Meint Ihr Meerbrassen?


----------



## Carphunter 76 (7. April 2004)

*AW: Brassen im NOK*

Hy Lattenputzer,
Also ich kenn den NOK nicht, aber das dürfte dasselbe wie in anderen Kanälen sein.
Schau doch mal in den Seiten zum Feedern nach, da steht eigentlich schon alles drin.
Also mit Futterkorb in der Fahrrinne mit schwerem Futter würde ich sagen. Maden ins Futter ( 0.5 bis 1 Liter Maden pro 1-2 Kilo Futter ).
Immer genau auf denselben Platz werfen. Warten.
Ich denke das wars.
Servus.


----------



## Norwegenprofi (7. April 2004)

*AW: Brassen im NOK*

Brassen zu fangen ist eigentlich ganz einfach, aber gezielt einen großen Schwarm Brassen auszumachen ist unter Umständen schwer. Der Brassen ist ein Schwarmfisch, der seine Anwesenheit sehr oft durch Wälzen an der Wasseroberfläche kundtut. Wozu das Wälzen eigentlich dient, ist bis heute noch nicht geklärt, eine häufige Vermutung ist, dass die Brassen sich – bevor sie anfangen zu fressen – an der Wasseroberfläche wälzen. Aber was machen wir, wenn uns die Fische einmal nicht den Gefallen tun, sich durch Luftsprünge zu verraten?. Wer schon mal an einem großen Strom geangelt hat, weiß wie viel Wasserfläche er abzugrasen hat! Hier hilft die in der nachstehenden Darstellung beschriebene Methode recht gut und schnell. Man braucht hierzu allerdings noch einige andere Angler (in unserem Beispiel A, B, C und D genannt). 

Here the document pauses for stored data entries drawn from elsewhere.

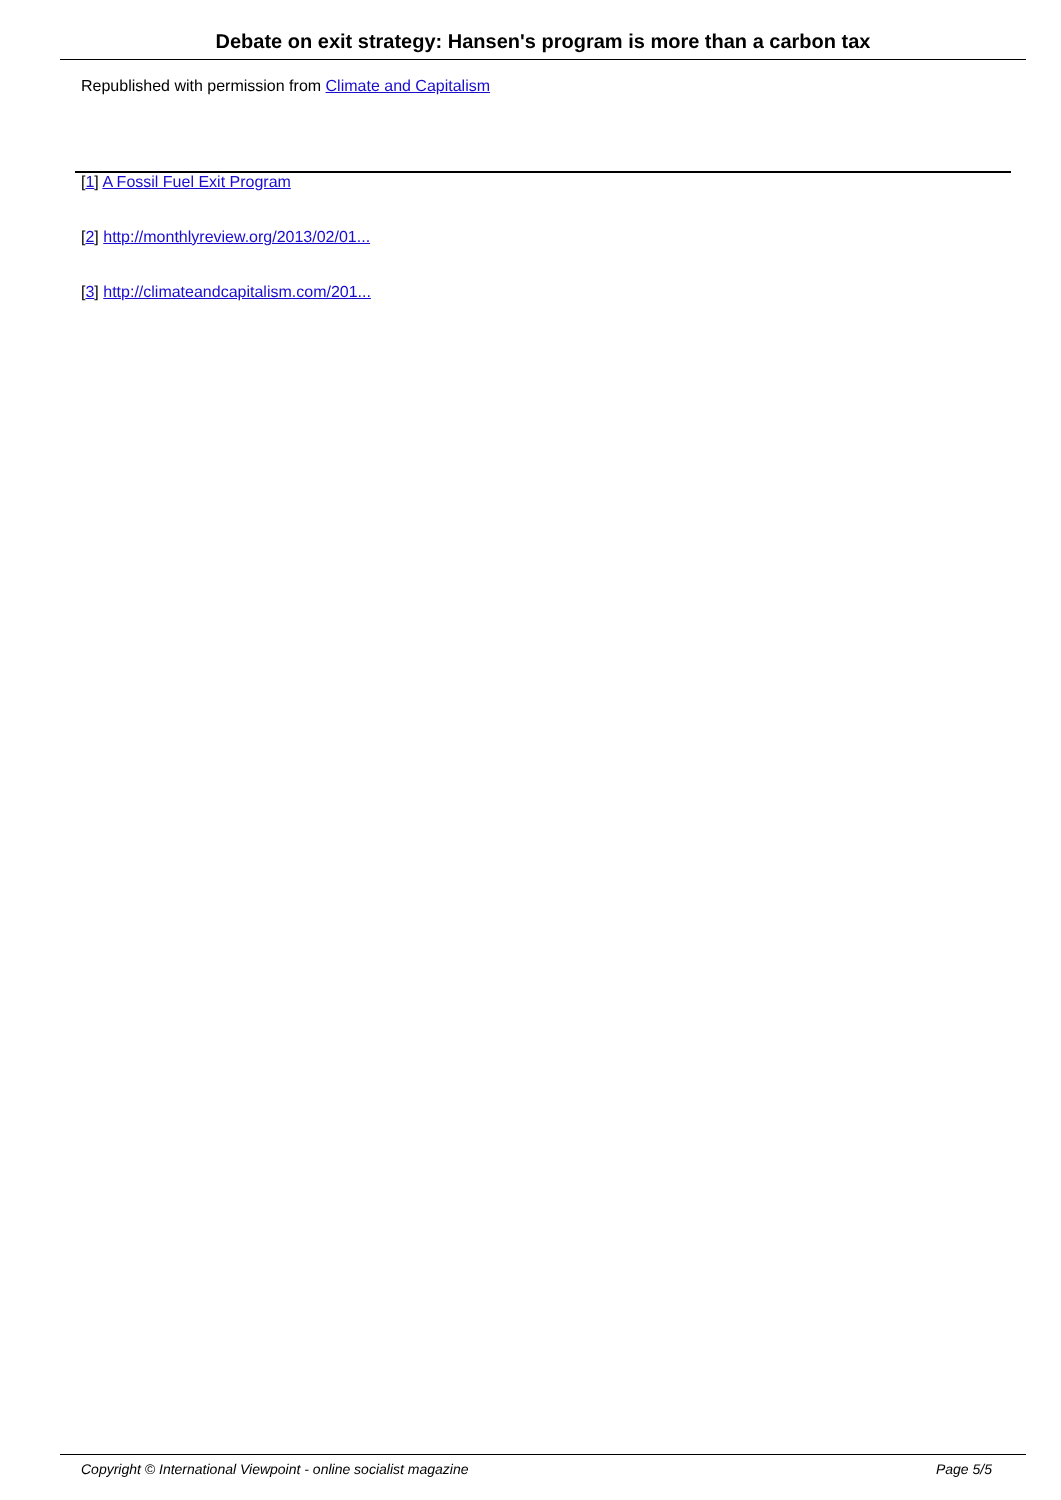Debate on exit strategy: Hansen's program is more than a carbon tax
Republished with permission from Climate and Capitalism
[1] A Fossil Fuel Exit Program
[2] http://monthlyreview.org/2013/02/01...
[3] http://climateandcapitalism.com/201...
Copyright © International Viewpoint - online socialist magazine Page 5/5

Am Anfang positioniert sich A an einer vielversprechenden Stelle, B ca. 15 m unterhalb (stromab) von A, C wiederum 15 m unterhalb von B und D 15 m unterhalb von C.

Jetzt wird ca. 15 Minuten ohne anzufüttern geangelt. 
Erfolgen keine Bisse geht A so weit stromab bis er 15 m unterhalb von B steht, B stellt sich wieder 15 m unter der neuen Stelle von A auf usw. 
Wieder wird eine Viertelstunde geangelt, dieser Vorgang wird wiederholt, bis der erste Angler eine Brasse fängt, dann füttert er sofort an dieser Stelle an und die anderen Angler postieren sich ca. in Rutenlänge Abstand von ihm und füttern ebenfalls an. 
Jetzt ist der Schwarm gefunden und dem Angelvergnügen steht nichts mehr im Weg. 
Ich persönlich kenne keine bessere Methode einen Schwarm Brassen zu lokalisieren, man fischt in kürzester Zeit ein großes Gebiet ab und wird fündig.


Bericht von Marcus
(Angler-Online-Zeitung)


----------



## Norwegenprofi (7. April 2004)

*AW: Brassen im NOK*

Hab noch was gefunden. Bei www.trutta.de 

Was braucht man:



--------------------------------------------------------------------------------

1. Glück     20% des Erfolges
        > wenn alles folgende beachtet wird



--------------------------------------------------------------------------------

2. Wissen   40 % des Erfolges
        >  sorgfältige Beobachtungen bei der Auswahl des Angelplatzes
        >  markante Stellen
        >  Blasen an der Wasseroberfläche, Schwall, Bewegungen 
           (Hecht?, Brassen?)
        >  nie am Rehausstieg sitzen (persönliche negative Erfahrungen)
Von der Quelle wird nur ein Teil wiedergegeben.